PROBLEM STATEMENT: Start at the line below containing "power microscopy image" and stop at the line containing "image is of". Repeat every line of that stretch exactly, and nothing outside it.

STORED DATA:
━━━━━━━━━━━━━━━━━━━━━━━━━━━━━━

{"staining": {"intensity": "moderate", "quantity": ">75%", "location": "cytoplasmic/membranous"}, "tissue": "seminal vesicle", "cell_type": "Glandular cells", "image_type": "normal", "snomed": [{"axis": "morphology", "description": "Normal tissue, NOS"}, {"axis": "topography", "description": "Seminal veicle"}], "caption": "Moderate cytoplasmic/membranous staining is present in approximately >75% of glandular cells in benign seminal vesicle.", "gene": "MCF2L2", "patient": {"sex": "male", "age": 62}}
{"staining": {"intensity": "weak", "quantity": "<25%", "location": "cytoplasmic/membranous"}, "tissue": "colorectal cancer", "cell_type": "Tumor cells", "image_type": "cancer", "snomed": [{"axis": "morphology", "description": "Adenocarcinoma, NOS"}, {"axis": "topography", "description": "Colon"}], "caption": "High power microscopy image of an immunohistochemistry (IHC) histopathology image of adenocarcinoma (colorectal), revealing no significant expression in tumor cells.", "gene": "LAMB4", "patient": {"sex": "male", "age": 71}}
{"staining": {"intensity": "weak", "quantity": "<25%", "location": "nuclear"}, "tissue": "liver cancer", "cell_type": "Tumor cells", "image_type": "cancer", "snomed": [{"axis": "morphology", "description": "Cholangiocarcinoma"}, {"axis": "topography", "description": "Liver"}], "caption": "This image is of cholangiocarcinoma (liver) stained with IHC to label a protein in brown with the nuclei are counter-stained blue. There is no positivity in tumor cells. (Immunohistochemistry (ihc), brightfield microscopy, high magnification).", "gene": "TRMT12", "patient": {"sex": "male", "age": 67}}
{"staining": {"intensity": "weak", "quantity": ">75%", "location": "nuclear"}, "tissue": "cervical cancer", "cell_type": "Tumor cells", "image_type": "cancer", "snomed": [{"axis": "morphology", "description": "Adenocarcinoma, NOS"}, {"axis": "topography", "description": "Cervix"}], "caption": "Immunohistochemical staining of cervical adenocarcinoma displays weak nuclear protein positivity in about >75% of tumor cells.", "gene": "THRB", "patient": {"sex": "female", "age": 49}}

━━━━━━━━━━━━━━━━━━━━━━━━━━━━━━

OUTPUT OF THE TASK:
{"staining": {"intensity": "weak", "quantity": "<25%", "location": "cytoplasmic/membranous"}, "tissue": "colorectal cancer", "cell_type": "Tumor cells", "image_type": "cancer", "snomed": [{"axis": "morphology", "description": "Adenocarcinoma, NOS"}, {"axis": "topography", "description": "Colon"}], "caption": "High power microscopy image of an immunohistochemistry (IHC) histopathology image of adenocarcinoma (colorectal), revealing no significant expression in tumor cells.", "gene": "LAMB4", "patient": {"sex": "male", "age": 71}}
{"staining": {"intensity": "weak", "quantity": "<25%", "location": "nuclear"}, "tissue": "liver cancer", "cell_type": "Tumor cells", "image_type": "cancer", "snomed": [{"axis": "morphology", "description": "Cholangiocarcinoma"}, {"axis": "topography", "description": "Liver"}], "caption": "This image is of cholangiocarcinoma (liver) stained with IHC to label a protein in brown with the nuclei are counter-stained blue. There is no positivity in tumor cells. (Immunohistochemistry (ihc), brightfield microscopy, high magnification).", "gene": "TRMT12", "patient": {"sex": "male", "age": 67}}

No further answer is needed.